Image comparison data

○ ○ ○ ○

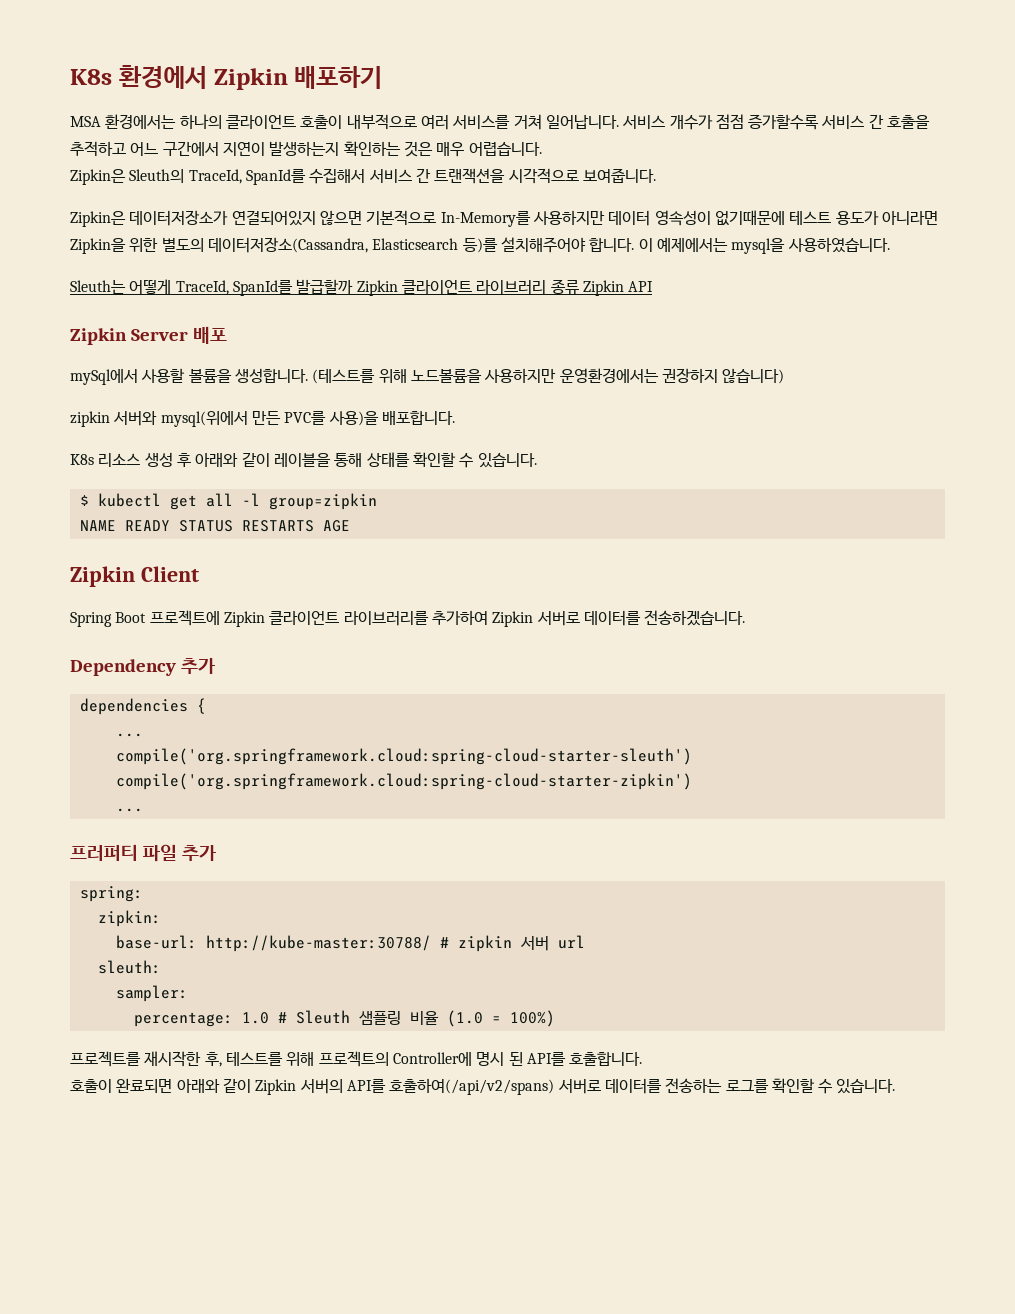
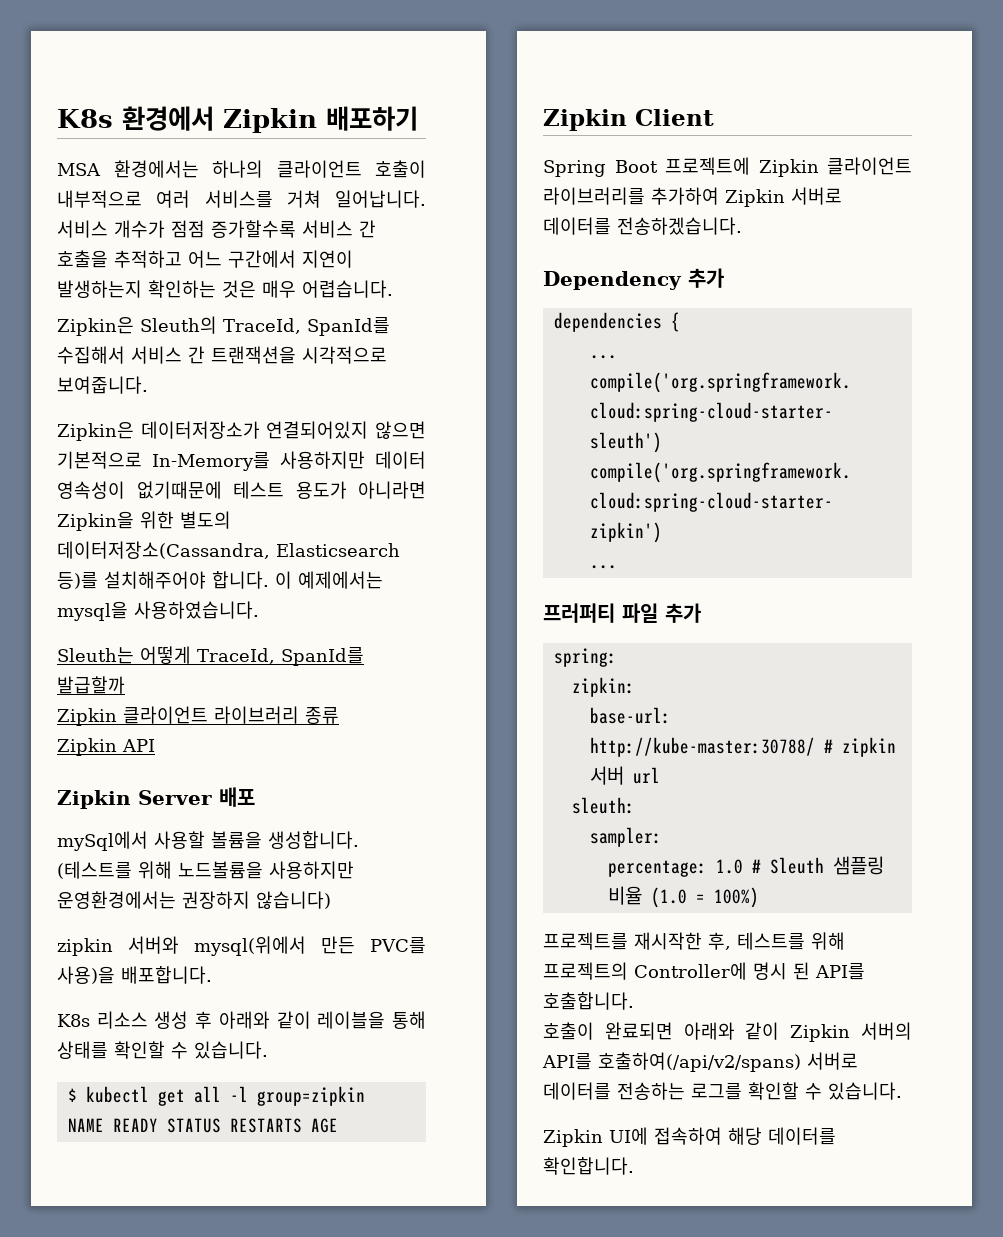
(354, 286) none -> (125, 685) //
(579, 287) none -> (339, 715) //
(896, 1086) none -> [543,1127,836,1147] [543,1157,634,1175] // Zipkin UI에 접속하여 해당 데이터를 확인합니다.

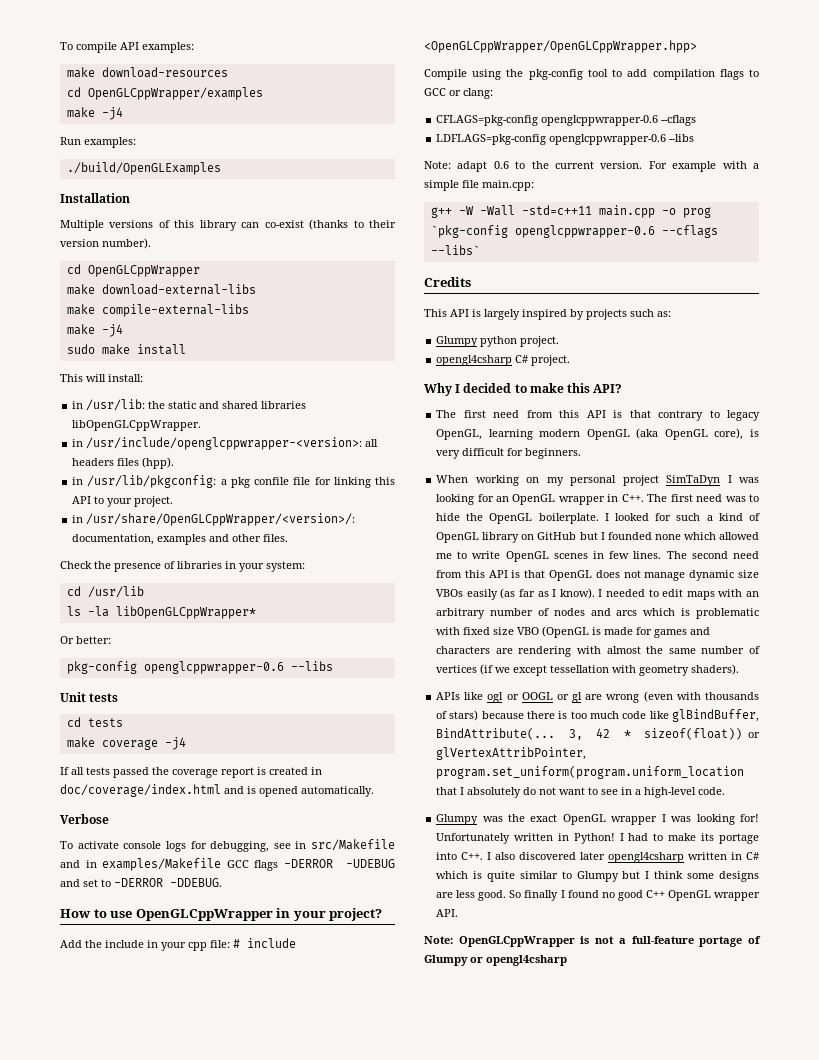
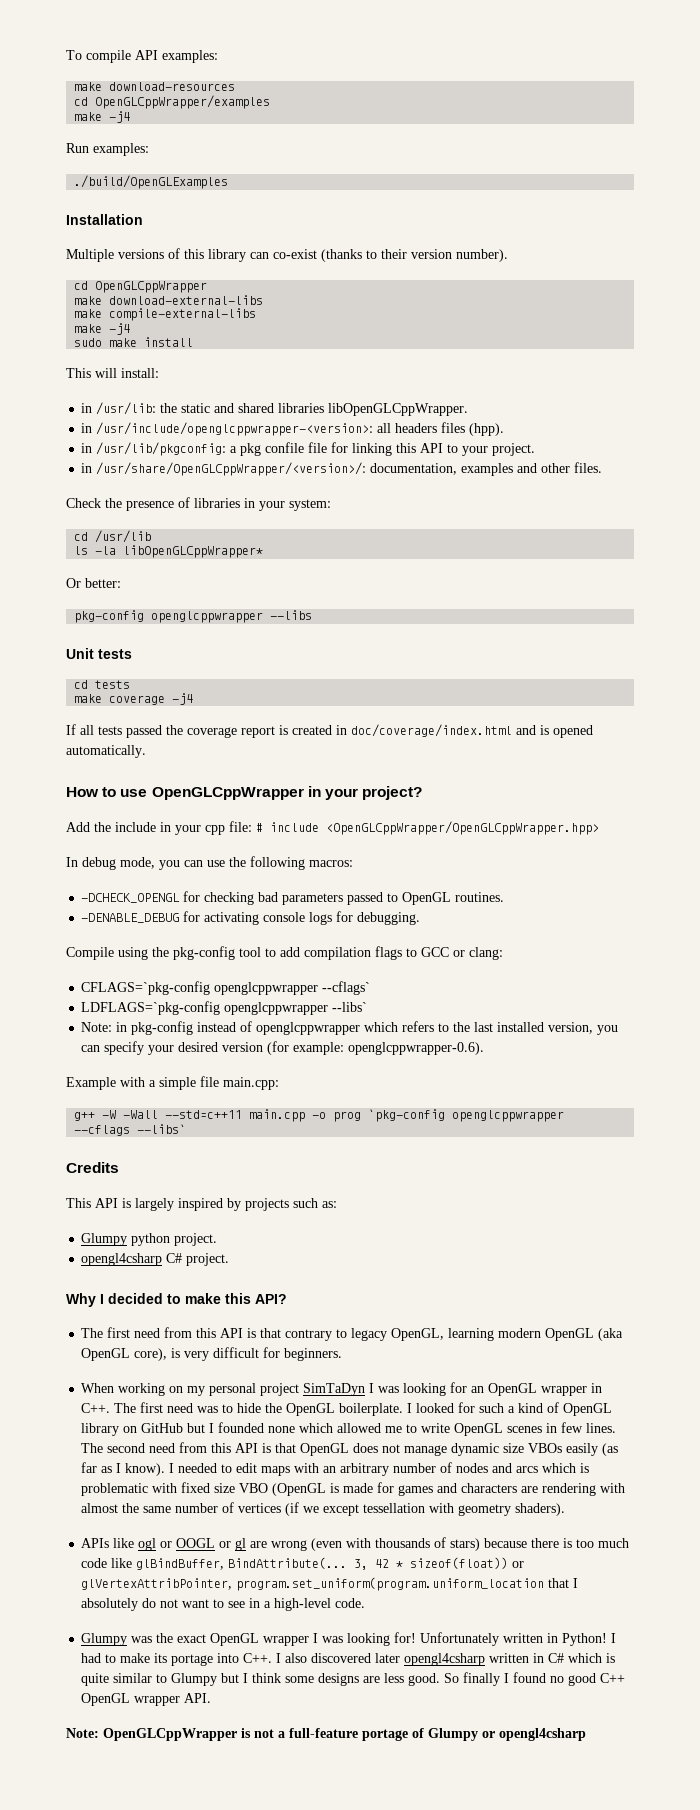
[143,661,284,674] openglcppwrapper-0.6 -> [151,611,264,623] openglcppwrapper
[60,814,109,824] [60,839,395,852] [60,858,396,871] [60,878,222,887] // Verbose // To activate console logs for debugging, see in src/Makefile and in examples/Makefile GCC flags -DERROR -UDEBUG and set to -DERROR -DDEBUG. -> (146, 751) none
(697, 46) none -> [66,856,353,870] [81,891,505,905] [81,911,421,925] // In debug mode, you can use the following macros: // -DCHECK_OPENGL for checking bad parameters passed to OpenGL routines. // -DENABLE_DEBUG for activating console logs for debugging.
[436,115,697,126] [436,134,695,145] [424,161,717,172] CFLAGS=pkg-config openglcppwrapper-0.6 --cflags // LDFLAGS=pkg-config openglcppwrapper-0.6 --libs // Note: adapt 0.6 to the current version. For example -> [81,981,371,995] [81,1001,368,1015] [81,1021,619,1035] [81,1041,485,1055] [66,1077,116,1090] CFLAGS=`pkg-config openglcppwrapper --cflags` // LDFLAGS=`pkg-config openglcppwrapper --libs` // Note: in pkg-config instead of openglcppwrapper which refers to the last installed version, you can specify your desired version (for example: openglcppwrapper-0.6). // Example
[521,205,592,215] -std=c++11 -> [165,1110,243,1119] --std=c++11
[514,225,655,238] openglcppwrapper-0.6 -> [452,1110,565,1122] openglcppwrapper

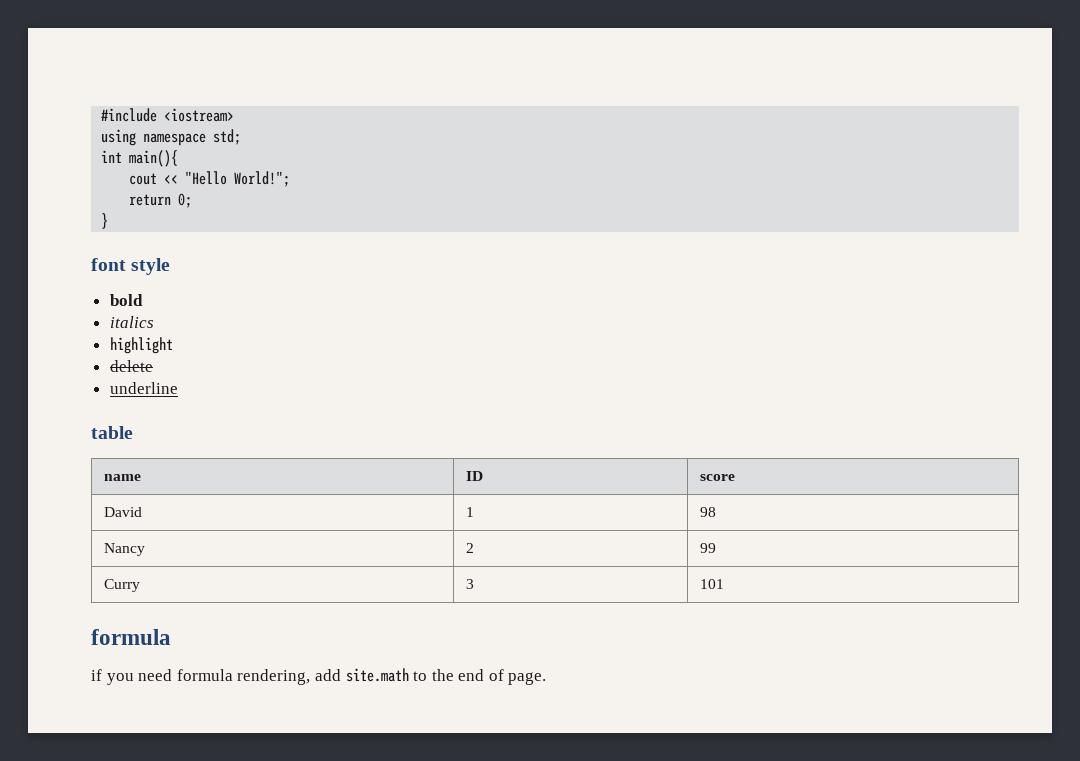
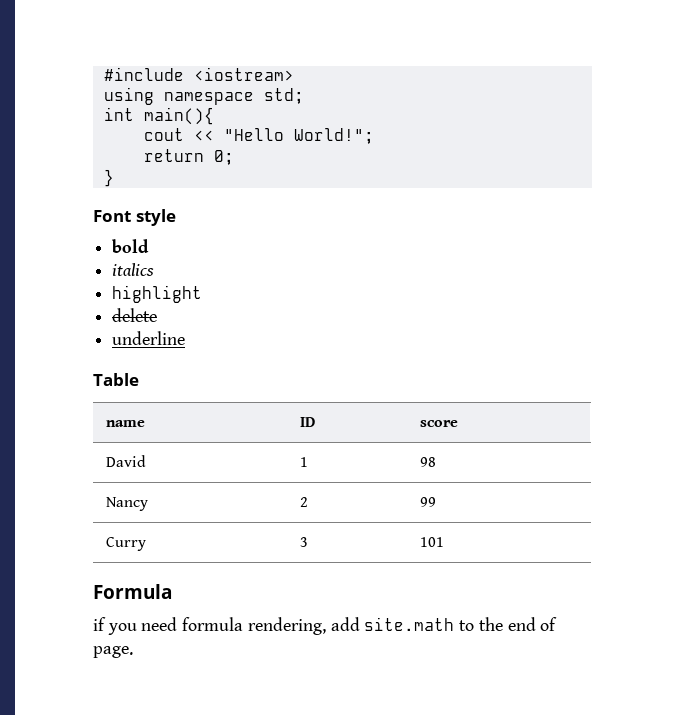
[91,258,126,271] font -> [93,210,131,222] Font
[91,426,133,439] table -> [93,373,139,386] Table
[91,629,171,645] formula -> [93,584,172,599] Formula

○ ○ ○ ○

→ Task
Give again, unchanged, only the lines from the line containing "[436,115,697,126] [436,134,695,145] [424,161,717,172]" to the last line of the records above. Pictures do not belong in the copy.

→ Result
[436,115,697,126] [436,134,695,145] [424,161,717,172] CFLAGS=pkg-config openglcppwrapper-0.6 --cflags // LDFLAGS=pkg-config openglcppwrapper-0.6 --libs // Note: adapt 0.6 to the current version. For example -> [81,981,371,995] [81,1001,368,1015] [81,1021,619,1035] [81,1041,485,1055] [66,1077,116,1090] CFLAGS=`pkg-config openglcppwrapper --cflags` // LDFLAGS=`pkg-config openglcppwrapper --libs` // Note: in pkg-config instead of openglcppwrapper which refers to the last installed version, you can specify your desired version (for example: openglcppwrapper-0.6). // Example
[521,205,592,215] -std=c++11 -> [165,1110,243,1119] --std=c++11
[514,225,655,238] openglcppwrapper-0.6 -> [452,1110,565,1122] openglcppwrapper

[91,258,126,271] font -> [93,210,131,222] Font
[91,426,133,439] table -> [93,373,139,386] Table
[91,629,171,645] formula -> [93,584,172,599] Formula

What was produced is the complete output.